Howard Croft column: Not-so-easy entry into UK – how times change

Bill Bryson
Bill Bryson

The writer Bill Bryson, an American, came to Britain as a young back-packer, met and married an English girl he took a fancy to and settled in the Yorkshire Dales where they started a family. In due course he returned to America with a view to giving his children a taste of life in America. He wrote a book, I’m a Stranger Here Myself, describing his experience of settling in an unfamiliar America, along the way making comparisons between America and the UK, some unfavourable to the UK, some not. I read this book when I was adjusting to life in America and was delighted by how like my own his experiences had been. How did we, Bill and me, cope in a country where Polyfilla is called Spackle?

He described the treatment his wife, a British citizen, had received at the hands of the American immigration officials in their London embassy with whom she had to deal. The details don’t matter; it was a horror show of incompetence, pettiness and obstructionism. He contrasted this with the treatment a friend of his had had, an English academic working in America, when he returned to the UK for a year’s sabbatical at a British university. He took with him his wife and two children, who like he had been born in Britain and – this is where it went wrong – an additional child born in America.

At Heathrow the immigration officer, having stamped the British passports, said “Now, what about the American child?” This child, strictly speaking, could not enter on a visitor’s visa as the family intended to remain for a year. The officer consulted his supervisor who granted irregular entry and advised the father quickly to register his child in Britain to regularise the situation. He turned a blind eye to the reality and focused on a more important one. Makes you proud to be British!

But hang on – times seem to have changed. An American orthopaedic surgeon who had been offered (and accepted) a job as a consultant at the Royal Orthopaedic Hospital in Birmingham UK (not Alabama) planned to come over here with his family: his British wife (but not British born), their biological son and two adopted sons. For some reason adopted children are differently treated for immigration purposes (not allowed a permanent visa) and they were advised by the Foreign and Commonwealth Office in America that they should bring them along on visit visas, which they had done in the past when visiting, and that they could change the boys’ status once here.

At Heathrow the adopted boys were denied entry as they were on visit visas but clearly intended to remain in the country, a situation very similar to that of Bryson’s friend. The family was detained, the boys’ passports were confiscated, and they were each issued with one-way tickets to New York (their American home was in Oregon) leaving in three days. The boys are aged 10 and 12. So far so mindless. As the boys’ mother said, “The officials were seriously insisting that these young children should be separated from their family and put on an airplane which would land in a strange city in the evening where we knew no-one”.

They engaged a lawyer who secured their release and got temporary leave to remain and advised them to apply for their children to be registered as skilled worker dependent children on the basis of their father’s employment contract. They submitted forms, and a fee of £1,800, to the Home Office and the application was rejected several weeks later on the grounds that such applications could not be made from within the UK. They were then advised by their lawyer to reapply using the boys’ right to family life.

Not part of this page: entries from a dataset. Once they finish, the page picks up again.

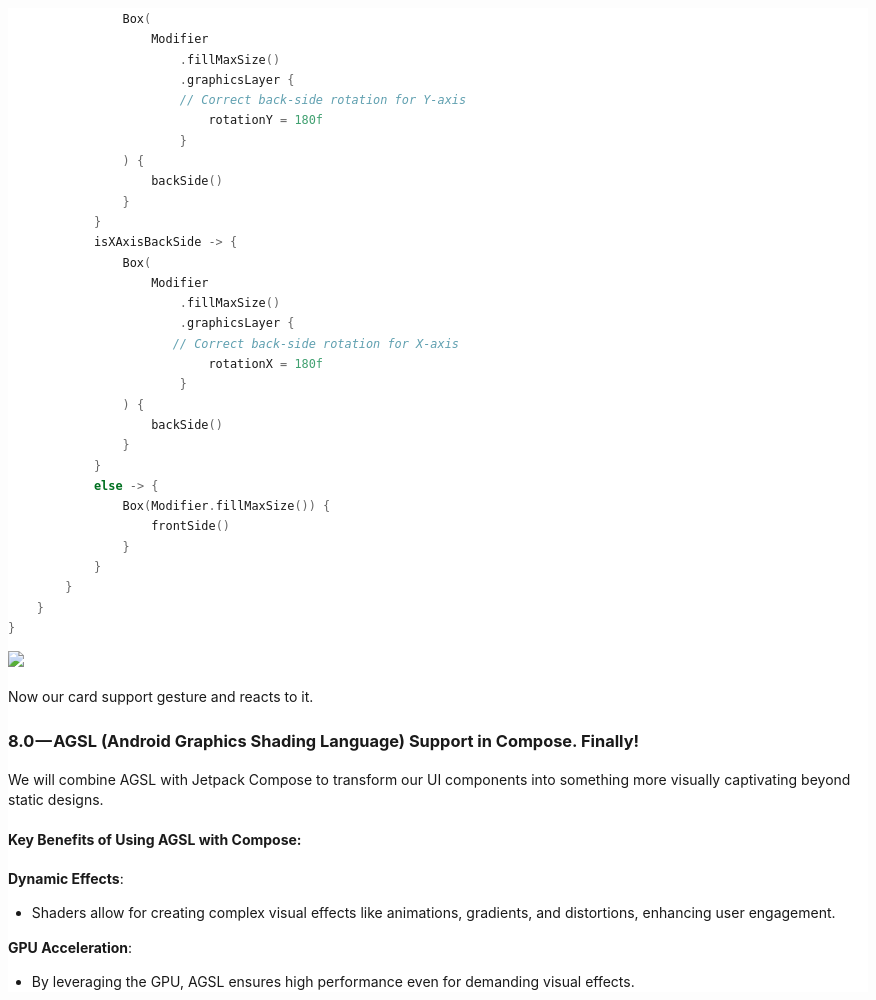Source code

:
 ```kotlin
                Box(  
                    Modifier  
                        .fillMaxSize()  
                        .graphicsLayer {  
                        // Correct back-side rotation for Y-axis  
                            rotationY = 180f   
                        }  
                ) {  
                    backSide()  
                }  
            }  
            isXAxisBackSide -> {  
                Box(  
                    Modifier  
                        .fillMaxSize()  
                        .graphicsLayer {  
                       // Correct back-side rotation for X-axis  
                            rotationX = 180f   
                        }  
                ) {  
                    backSide()  
                }  
            }  
            else -> {  
                Box(Modifier.fillMaxSize()) {  
                    frontSide()  
                }  
            }  
        }  
    }  
}
```

![](https://cdn-images-1.medium.com/max/1600/0*Kcoe6vD5y1gKW7hW.gif)

Now our card support gesture and reacts to it.

### 8.0 — AGSL (Android Graphics Shading Language) Support in Compose. Finally!

We will combine AGSL with Jetpack Compose to transform our UI components into something more visually captivating beyond static designs.

#### Key Benefits of Using AGSL with Compose:

**Dynamic Effects**:

-   Shaders allow for creating complex visual effects like animations, gradients, and distortions, enhancing user engagement.

**GPU Acceleration**:

-   By leveraging the GPU, AGSL ensures high performance even for demanding visual effects.
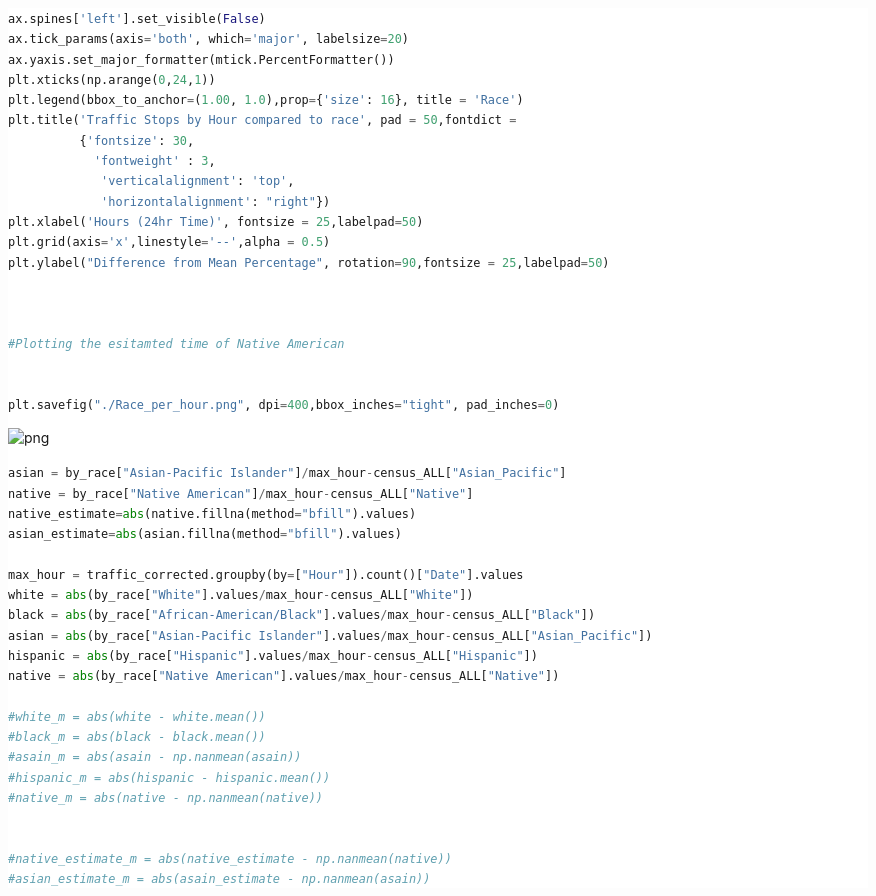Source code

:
 ```python
ax.spines['left'].set_visible(False)
ax.tick_params(axis='both', which='major', labelsize=20)
ax.yaxis.set_major_formatter(mtick.PercentFormatter())
plt.xticks(np.arange(0,24,1))
plt.legend(bbox_to_anchor=(1.00, 1.0),prop={'size': 16}, title = 'Race')
plt.title('Traffic Stops by Hour compared to race', pad = 50,fontdict = 
          {'fontsize': 30,
            'fontweight' : 3,
             'verticalalignment': 'top',
             'horizontalalignment': "right"})
plt.xlabel('Hours (24hr Time)', fontsize = 25,labelpad=50)
plt.grid(axis='x',linestyle='--',alpha = 0.5)
plt.ylabel("Difference from Mean Percentage", rotation=90,fontsize = 25,labelpad=50)



#Plotting the esitamted time of Native American


plt.savefig("./Race_per_hour.png", dpi=400,bbox_inches="tight", pad_inches=0)

```


![png](/assets/images/traffic_stop/output_121_0.png)



```python
asian = by_race["Asian-Pacific Islander"]/max_hour-census_ALL["Asian_Pacific"]
native = by_race["Native American"]/max_hour-census_ALL["Native"]
native_estimate=abs(native.fillna(method="bfill").values)
asian_estimate=abs(asian.fillna(method="bfill").values)

max_hour = traffic_corrected.groupby(by=["Hour"]).count()["Date"].values
white = abs(by_race["White"].values/max_hour-census_ALL["White"])
black = abs(by_race["African-American/Black"].values/max_hour-census_ALL["Black"])
asian = abs(by_race["Asian-Pacific Islander"].values/max_hour-census_ALL["Asian_Pacific"])
hispanic = abs(by_race["Hispanic"].values/max_hour-census_ALL["Hispanic"])
native = abs(by_race["Native American"].values/max_hour-census_ALL["Native"])

#white_m = abs(white - white.mean())
#black_m = abs(black - black.mean())
#asain_m = abs(asain - np.nanmean(asain))
#hispanic_m = abs(hispanic - hispanic.mean())
#native_m = abs(native - np.nanmean(native))


#native_estimate_m = abs(native_estimate - np.nanmean(native))
#asian_estimate_m = abs(asain_estimate - np.nanmean(asain))
```

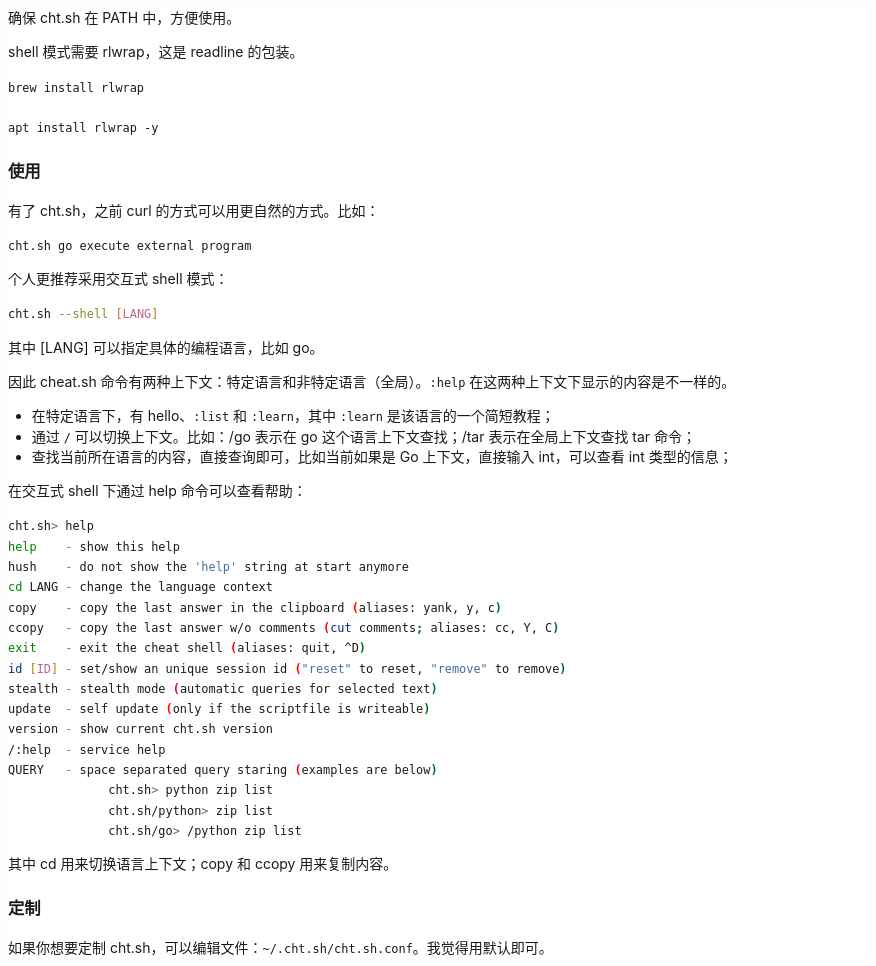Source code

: 确保 cht.sh 在 PATH 中，方便使用。

shell 模式需要 rlwrap，这是 readline 的包装。

```
brew install rlwrap

apt install rlwrap -y
```

### 使用

有了 cht.sh，之前 curl 的方式可以用更自然的方式。比如：

```bash
cht.sh go execute external program
```

个人更推荐采用交互式 shell 模式：

```bash
cht.sh --shell [LANG]
```

其中 [LANG] 可以指定具体的编程语言，比如 go。

因此 cheat.sh 命令有两种上下文：特定语言和非特定语言（全局）。`:help` 在这两种上下文下显示的内容是不一样的。

- 在特定语言下，有 hello、`:list` 和 `:learn`，其中 `:learn` 是该语言的一个简短教程；
- 通过 `/` 可以切换上下文。比如：/go 表示在 go 这个语言上下文查找；/tar 表示在全局上下文查找 tar 命令；
- 查找当前所在语言的内容，直接查询即可，比如当前如果是 Go 上下文，直接输入 int，可以查看 int 类型的信息；

在交互式 shell 下通过 help 命令可以查看帮助：

```bash
cht.sh> help
help    - show this help
hush    - do not show the 'help' string at start anymore
cd LANG - change the language context
copy    - copy the last answer in the clipboard (aliases: yank, y, c)
ccopy   - copy the last answer w/o comments (cut comments; aliases: cc, Y, C)
exit    - exit the cheat shell (aliases: quit, ^D)
id [ID] - set/show an unique session id ("reset" to reset, "remove" to remove)
stealth - stealth mode (automatic queries for selected text)
update  - self update (only if the scriptfile is writeable)
version - show current cht.sh version
/:help  - service help
QUERY   - space separated query staring (examples are below)
              cht.sh> python zip list
              cht.sh/python> zip list
              cht.sh/go> /python zip list
```

其中 cd 用来切换语言上下文；copy 和 ccopy 用来复制内容。

### 定制

如果你想要定制 cht.sh，可以编辑文件：`~/.cht.sh/cht.sh.conf`。我觉得用默认即可。
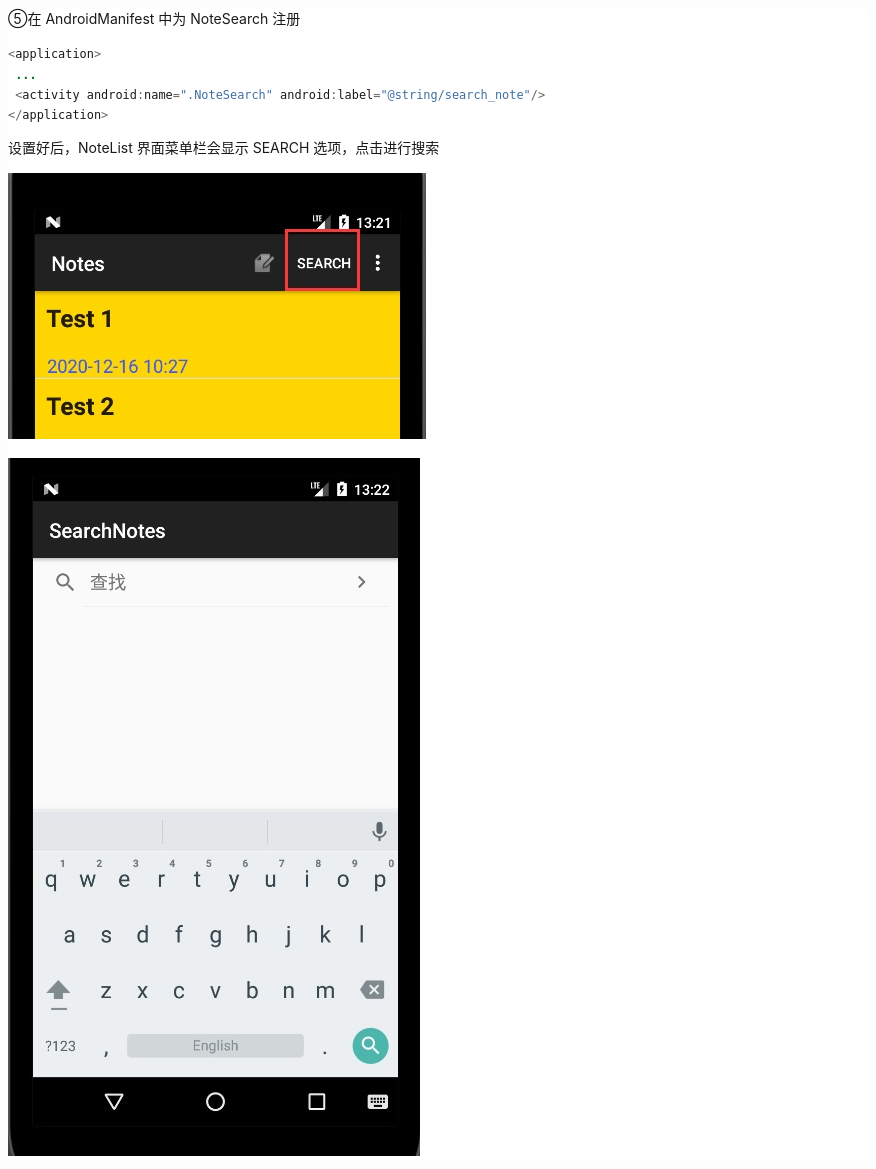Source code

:    ⑤在 AndroidManifest 中为 NoteSearch 注册

   ```java
   <application>
   	...
   	<activity android:name=".NoteSearch" android:label="@string/search_note"/>
   </application>
   ```

   设置好后，NoteList 界面菜单栏会显示 SEARCH 选项，点击进行搜索

   ![image](https://github.com/vency799/mid-trem-test/blob/master/note_search_2.jpg)

   ![image](https://github.com/vency799/mid-trem-test/blob/master/note_search_3.jpg)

The Home Office’s own deadline for responding to such applications is three months. They took ten. In the meantime the whole family could not register with a GP, get school places, get a mortgage on a house – presumably, nor could they join a library or buy lottery tickets.

The application was 
refused anyway. The letter of refusal stated that one of the parents could return to the US with the two adopted children and maintain contact with the rest of the family through email and Skype. They decided to return to America and start again from scratch. There was a delay because the Home Office had to do background checks on the children and held on to their passports, though why such checks are needed on minors leaving the country is a mystery. The situation is still unresolved.

All this at a time when 
European workers are feeling, post-BREXIT, unsettled. Am I still proud to be British? Not so much.